One man’s aroma could be another man’s stench

We’ve all been there: You fall in love with a fragrance your friend is wearing and you instantly buy the same. Only to discover that it smells different on you and doesn’t quite have that charm that captivated you in the first place.

It’s all about science and body chemistry. Everything, from your diet, your body temperature, to what you bathe with, affect the way a fragrance is going to work for you. Even something vastly unrelated, like that hangover you've been nursing, can totally alter how a perfume works for you.

“When we apply a perfume, our natural body odour and the fragrance blend together and produce a unique concoction. Some of them even smell nothing like their creator planned” said Mr. Mohammed Obaid, CEO of Bramble Perfumes. “But it is always to our endeavour to keep these factors in mind while designing our products. Our fragrances are conjured in a way that they work well with all skin and body types.”

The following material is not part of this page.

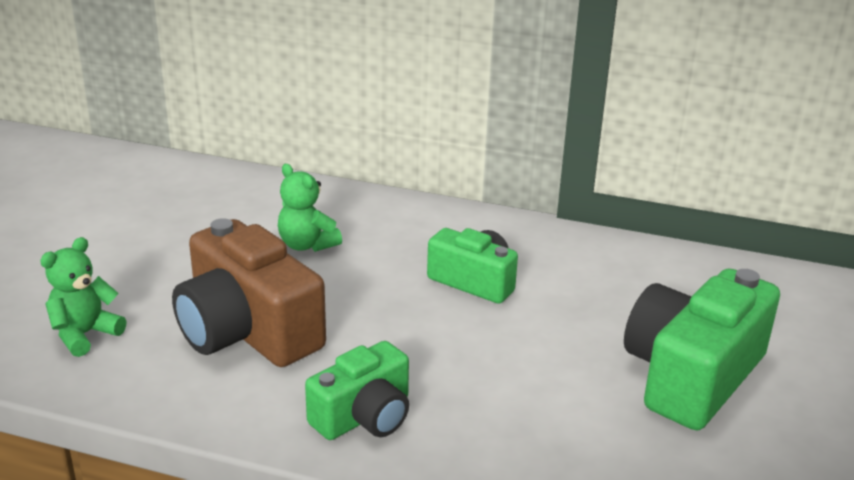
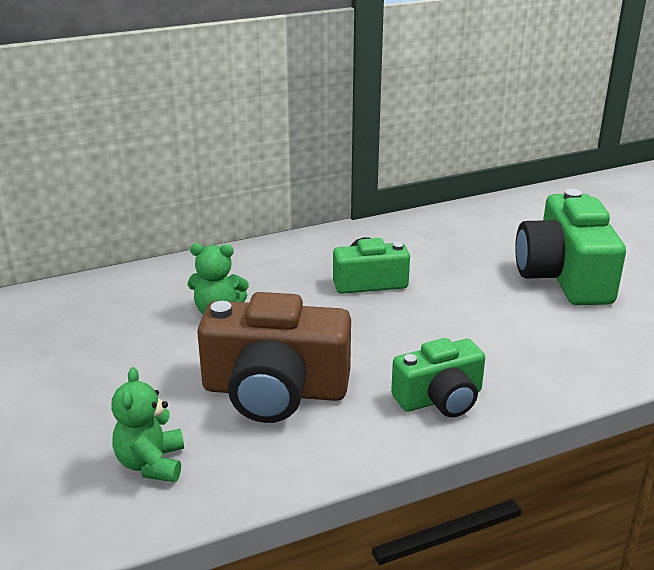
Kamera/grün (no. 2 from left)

Skin is made from a very complex mixture of chemicals – and not everyone’s has the same proportion. For starters, skin is made up of water, fat, acids, salts, sugars, proteins, fibres and hairs. Each of these components will bind the perfume chemicals differently and also, release them differently. Individual skin naturally contains a particular cocktail of chemicals that, rather like a fingerprint, leaves a unique aroma. When perfume blends with a person’s body odour, it takes on a life of its own and creates a unique mark of identity.

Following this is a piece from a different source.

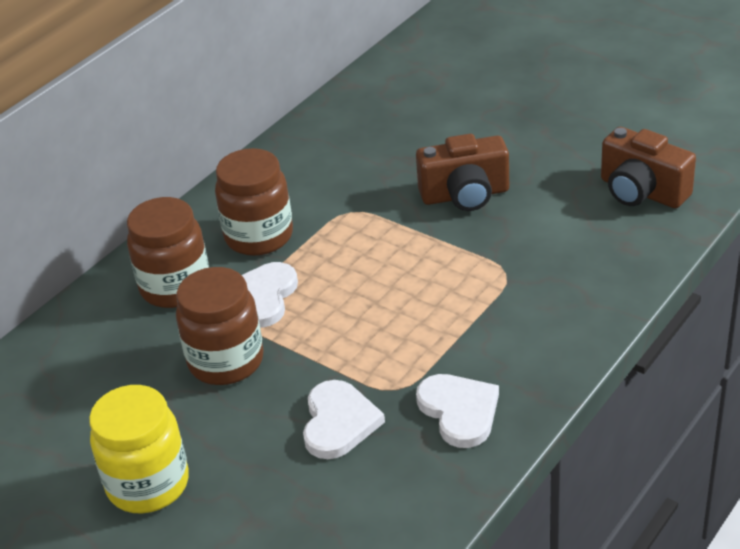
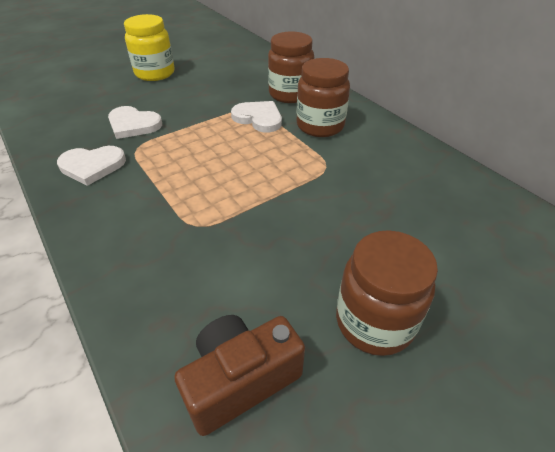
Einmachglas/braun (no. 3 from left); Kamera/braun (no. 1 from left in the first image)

It’s not as simple as saying that fragrances react differently on different people because of their ‘body chemistry’. The warmth of our skin is critical. Some people have more pores per centimetre than others, or more layers of fat in their skin. These and other factors affect the warmth of skin, which in turn influences the scent of a fragrance.

When fragrances are mixed with the cocktail of skin molecules, they activate a series of chemical responses that produce a unique smell. The quality and intensity of the smell depends on the amount of fragrance the skin absorbs and how much evaporates. By placing clothes on perfumed skin, we ensure product absorption and less evaporation. The degree of moisture emitted by the pores of the skin can also influence the amount of fragrance that evaporates. Perfume applied to well-hydrated skin that produces a lot of moisture in a dry room at a high temperature will evaporate more quickly. Covered skin is also hotter and probably the stratum corneum stays well hydrated. All these factors determine our body odour when we use perfume.